小笹山 美紀(文学部第29回人間関係学科卒業生)

魂譲り(受け手)

 卒業生の皆様、ご卒業おめでとうございます。ただいま、これまで多くの先輩方より受け継がれてまいりましたこの手桶を、皆様からお譲りいただきました。
 今年は新たに「すべてのことをありのまま受け入れるやさしさ」との願いを白のリボンに、「どのようなときにも希望を持ち続ける勇気」との願いをオレンジのリボンに託し、結び加えていただきました。
 私たち在学生は、この2本のリボンに込められた思いを心に深く刻み、「永遠に渇くことのない活ける水」をくみ続ける活水の学生として歩んでまいりたいと思います。
 今日、晴れの日を迎えられた皆様は今、様々な思いを抱いておられるでしょう。
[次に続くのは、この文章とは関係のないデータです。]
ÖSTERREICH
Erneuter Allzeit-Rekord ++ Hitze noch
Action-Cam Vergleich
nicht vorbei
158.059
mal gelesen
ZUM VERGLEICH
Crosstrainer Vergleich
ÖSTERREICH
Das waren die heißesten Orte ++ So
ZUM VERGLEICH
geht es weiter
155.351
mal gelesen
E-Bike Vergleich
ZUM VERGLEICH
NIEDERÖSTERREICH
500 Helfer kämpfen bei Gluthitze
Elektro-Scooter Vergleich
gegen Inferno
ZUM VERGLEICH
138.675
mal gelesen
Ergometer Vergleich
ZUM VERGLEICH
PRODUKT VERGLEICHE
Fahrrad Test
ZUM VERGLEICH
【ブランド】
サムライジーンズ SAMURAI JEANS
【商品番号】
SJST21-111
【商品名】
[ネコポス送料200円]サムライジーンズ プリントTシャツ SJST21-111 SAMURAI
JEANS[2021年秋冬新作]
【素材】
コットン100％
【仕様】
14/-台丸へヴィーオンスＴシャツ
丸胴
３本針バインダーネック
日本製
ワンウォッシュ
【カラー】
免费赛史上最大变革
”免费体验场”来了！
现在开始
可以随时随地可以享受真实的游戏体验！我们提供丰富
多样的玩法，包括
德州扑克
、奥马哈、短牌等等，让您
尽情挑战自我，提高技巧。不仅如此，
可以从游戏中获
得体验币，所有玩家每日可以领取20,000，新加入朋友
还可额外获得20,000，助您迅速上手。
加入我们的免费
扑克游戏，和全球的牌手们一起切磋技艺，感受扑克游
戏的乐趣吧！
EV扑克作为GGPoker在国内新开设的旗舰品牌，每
皆様方は、この学び舎で出会った人々の支えや励まし、また、神様の見守りと愛の中で得た様々な体験や学びを通して、人間としても女性としても大きく成長されたことと思います。
 卒業後はそれぞれの道を歩んでいかれますが、喜びや感謝できるときばかりではなく、困難や忍耐を試されるときもあると思います。しかし、どのような時にも神様が共にいて最善の道を備えてくださいますから、信じること、輝かしい明日への希望を持つこと、隣人を愛することを忘れずに歩み続けてください。
 最後に、今日から始まる新たな歩みの上に、神様の豊かな祝福がありますよう心よりお祈り申し上げます。